EXERCISE PASSAGE ▸
Seeds for Sustainable Agriculture

PAT_2442Seeds for Sustainable Agriculture

The Peoples Development Institute, through its program on Sustainable Agriculture, is deeply committed to the use and development of local seeds as the seed is the most basic input in agriculture being the source of a plant.

Sustainable Agriculture is the practice of farming using principles of ecology, the study of relationships between organisms and their environment. It has been defined as “an integrated system of plant and animal production practices having a site-specific application that will last over the long term.”

Sustainable Agriculture is doing away with inorganic fertilizers and pesticides like herbicides and insecticides because these chemicals kill earthworms and microbes, the makers of natural fertilizers. Not using chemicals will allow these natural makers of organic fertilizers to thrive which in turn will help us regain the yield and sustainability of our land, with minimal cost. Moreover, extensive use of these chemical fertilizers and pesticides has been linked to pollution and serious health problems.

In 1990, the US government defined sustainable agriculture in Public Law 101-624, Title XVI, Subtitle A, Section 1683, as “an integrated system of plant and animal production practices having a site-specific application that will, over the long term, satisfy human food and fiber needs; enhance environmental quality and the natural resource base upon which the agricultural economy depends; make the most efficient use of nonrenewable resources and on-farm resources and integrate, where appropriate, natural biological cycles and controls; sustain the economic viability of farm operations; and enhance the quality of life for farmers and society as a whole.”

Local and Improved Seeds

Organically grown crops provide the seed requirement for Sustainable Agriculture.

The local and indigenous seeds are what are referred to as “heirloom seeds” — seeds that have been faithfully reproduced and handed down from generation to generation, these seeds have unmatched richness of flavor, nutritional benefit, and resistance to diseases and tolerance to adverse weather conditions like droughts. These seeds have a long history, and may have been
plants that were grown by your great-great grandparents.

A plant is considered to be an heirloom if it is an open-pollinated cultivar that is over 50 years old. If you raised a plant, and kept its seeds and replanted them every year for 50 years, you would have an heirloom plant. “Open-pollination” ensures that the plant will reproduce itself true to form, so that the new plant will look just like the parent plant.|

When heirloom gardeners refer to open-pollination, they mean that a particular cultivar can be grown from seed and will come back “true to type.” In other words, the next generation will look  just like its parent.

EXCERPTED DATA ▸
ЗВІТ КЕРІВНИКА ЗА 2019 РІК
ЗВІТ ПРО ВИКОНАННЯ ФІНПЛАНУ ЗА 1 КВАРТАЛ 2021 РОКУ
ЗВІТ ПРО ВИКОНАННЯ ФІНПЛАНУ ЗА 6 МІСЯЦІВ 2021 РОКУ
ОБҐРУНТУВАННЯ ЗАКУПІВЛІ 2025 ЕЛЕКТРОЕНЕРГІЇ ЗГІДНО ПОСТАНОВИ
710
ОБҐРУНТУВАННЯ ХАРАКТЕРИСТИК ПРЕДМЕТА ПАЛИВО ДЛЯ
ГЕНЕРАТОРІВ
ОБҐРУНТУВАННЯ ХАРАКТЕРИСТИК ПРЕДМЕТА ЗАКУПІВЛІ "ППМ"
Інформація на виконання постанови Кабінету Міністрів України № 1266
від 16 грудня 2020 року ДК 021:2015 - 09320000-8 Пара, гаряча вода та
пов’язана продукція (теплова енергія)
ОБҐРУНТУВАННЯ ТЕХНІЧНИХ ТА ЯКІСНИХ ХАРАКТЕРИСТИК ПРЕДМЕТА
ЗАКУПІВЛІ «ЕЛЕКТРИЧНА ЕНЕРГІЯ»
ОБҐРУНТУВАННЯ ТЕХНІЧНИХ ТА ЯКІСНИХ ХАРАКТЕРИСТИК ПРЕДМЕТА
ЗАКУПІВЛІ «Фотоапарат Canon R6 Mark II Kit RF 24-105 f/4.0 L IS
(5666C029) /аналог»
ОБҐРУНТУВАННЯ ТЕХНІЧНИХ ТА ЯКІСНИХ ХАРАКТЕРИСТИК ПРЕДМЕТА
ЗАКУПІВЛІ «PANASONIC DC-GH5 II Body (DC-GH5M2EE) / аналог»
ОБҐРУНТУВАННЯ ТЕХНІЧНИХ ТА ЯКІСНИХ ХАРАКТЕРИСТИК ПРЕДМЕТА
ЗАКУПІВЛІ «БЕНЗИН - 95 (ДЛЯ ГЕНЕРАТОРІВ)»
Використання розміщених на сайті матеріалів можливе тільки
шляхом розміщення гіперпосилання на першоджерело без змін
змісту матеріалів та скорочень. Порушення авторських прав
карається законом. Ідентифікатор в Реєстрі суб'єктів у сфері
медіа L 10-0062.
* * *
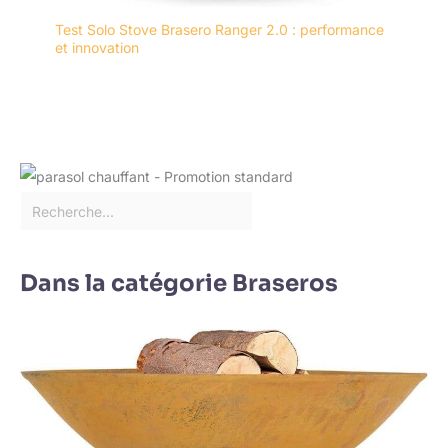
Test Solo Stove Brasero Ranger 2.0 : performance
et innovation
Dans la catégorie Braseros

YOUR INSTRUCTIONS ▸ Translate this sentence from the passage on seeds for sustainable agriculture into Spanish: "Organically grown crops provide the seed requirement for Sustainable Agriculture."

RESPONSE BOX ▸ Los cultivos producidos de forma orgánica proporcionan las semillas necesarias para la Agricultura Sostenible.